Dollar Coins.....what a mess!

Here's a thing which has on occasion caused me to wonder, with the greenback being all the same size, how do blind people tell the difference? Is there some tell-tale texture difference or do they just rely on the honesty of other people?
 
Don't know about blind people using greenbacks as they don't have any braile markings on them.

I loved getting silver dollars as a boy. I wish I had kept every one of them. I've got no issues with a dollar coin and I wish there were more in circulation.

Speaking of plastic money, I have a few bills from both Australia and Paraguay that I saved while on various assignments.

With the inflation and devaluation of the dollar, dollar bills are just so much extra bulk in the wallet with the five dollar bill being the most useful for small purchases and the 20 dollar bill the most common now due to ATM dispensers.
 
Here's a thing which has on occasion caused me to wonder, with the greenback being all the same size, how do blind people tell the difference? Is there some tell-tale texture difference or do they just rely on the honesty of other people?

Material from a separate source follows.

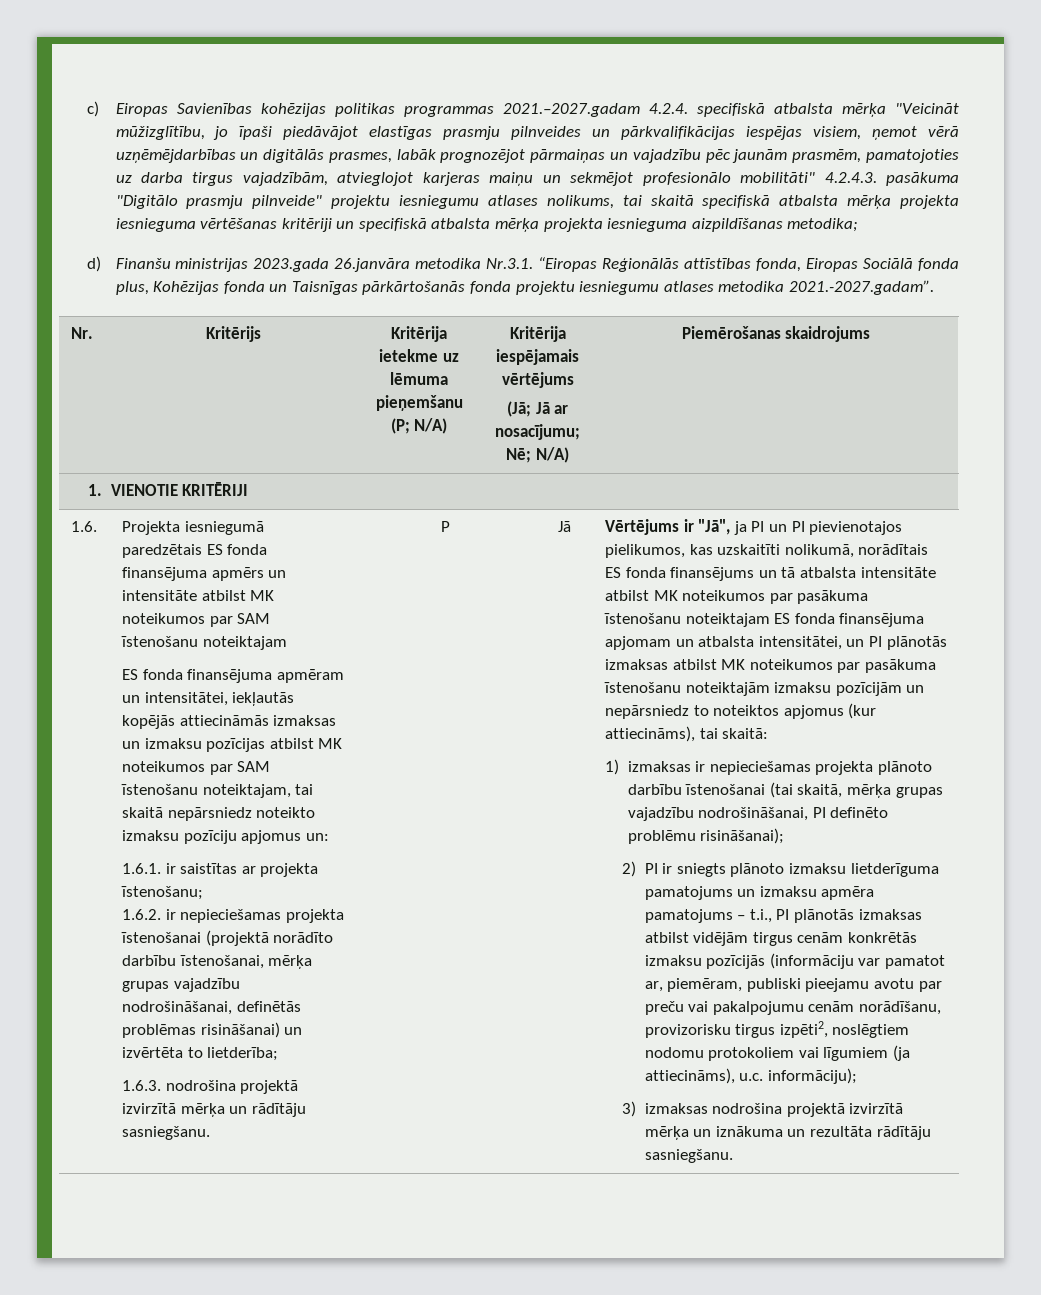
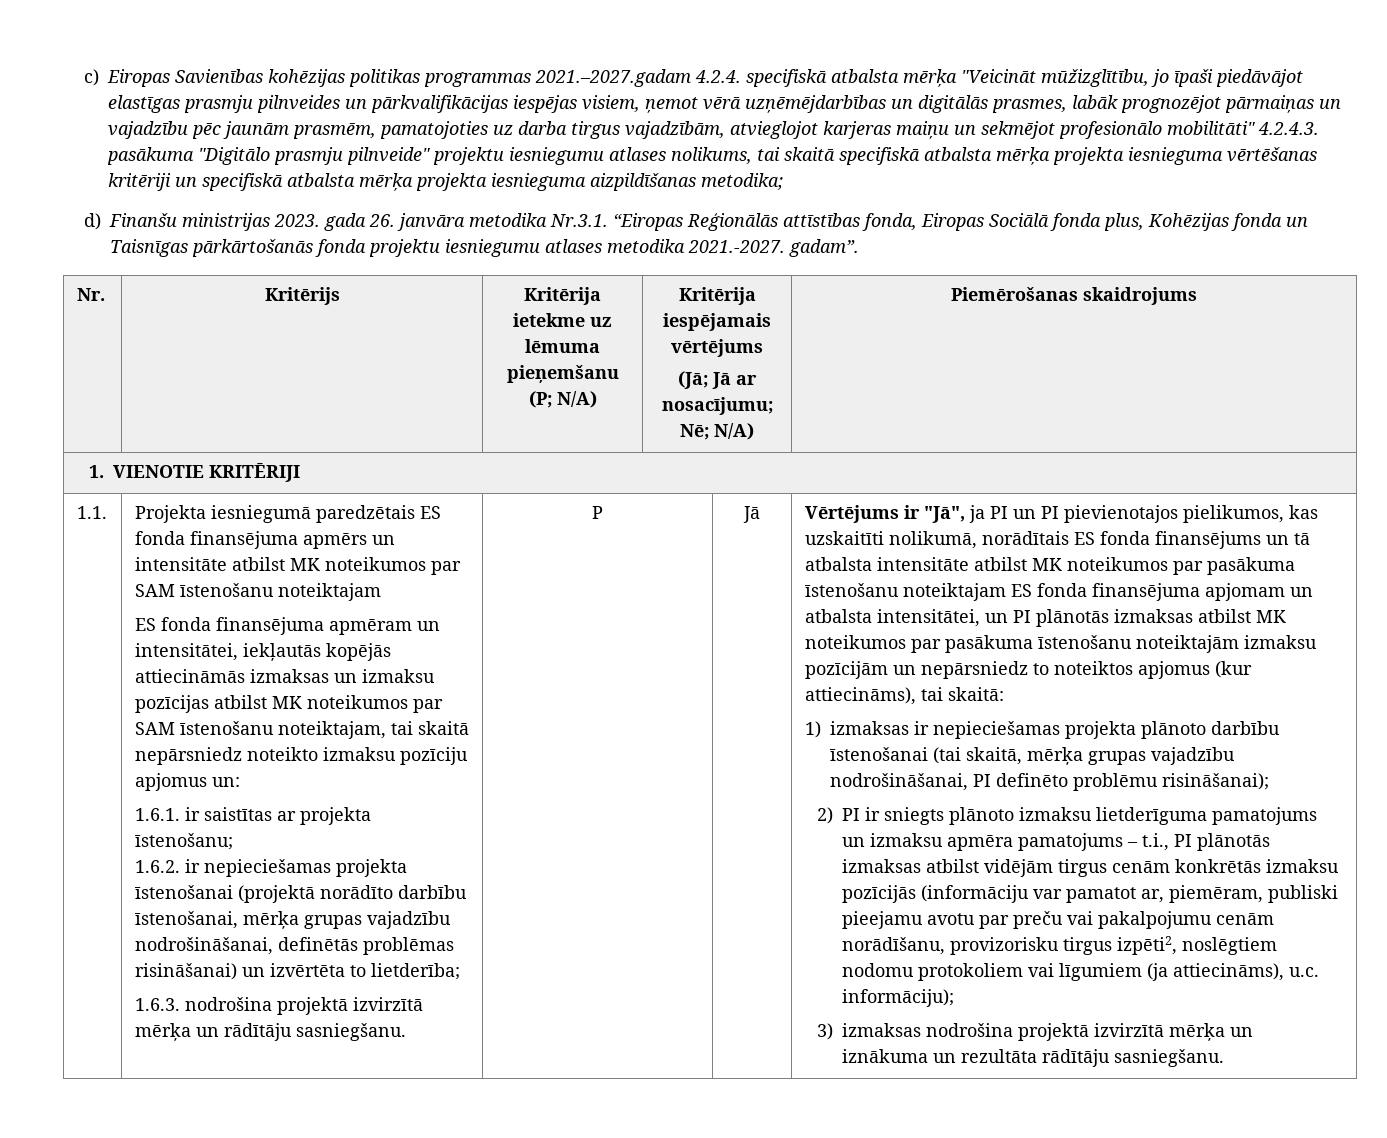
[253,258,411,272] 2023.gada 26.janvāra -> [274,213,466,231] 2023. gada 26. janvāra
[789,280,935,295] 2021.-2027.gadam”. -> [688,239,860,257] 2021.-2027. gadam”.
[71,521,98,532] 1.6. -> [76,506,107,519] 1.1.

I asked that when I was a wee boy. I was told it was the honor system. That was a long time ago, honor may have died since then.
 
Are Aus or Nz peps never showed up but I did find this.

Australia Polymer series

The first polymer banknotes were issued in 1988 by the Reserve Bank of Australia, specifically polypropylene polymer banknotes to commemorate the bicentenary of European settlement in Australia. All Australian notes are now made of polymer.

Notes are sized according to their denomination, for the visually impaired. They are the same height but of different lengths, in order of their value - $5 being the smallest, $100 the largest. Notes are also colour coded: $5 pink (there are two designs); $10 blue; $20 red; $50 yellow; and $100 green.

As a security feature, these notes contained a transparent window with an optically variable image of Captain James Cook. Every note also has a seven-pointed star which has only half the printing on each side as well as an image of the Australian Coat of Arms only visible when held up to the light. Australian banknotes were the first in the world to use such features.

http://en.wikipedia.org/wiki/Australian_dollar#Polymer_series
 
Being here in snow bird country, you really have to keep a watch out on your change. I've gotten many Canadian quarters and dimes and if the store sees them, they won't take them.

It used to be that when a Canadian changed their dollars to US they would still owe money, now it's the other way around.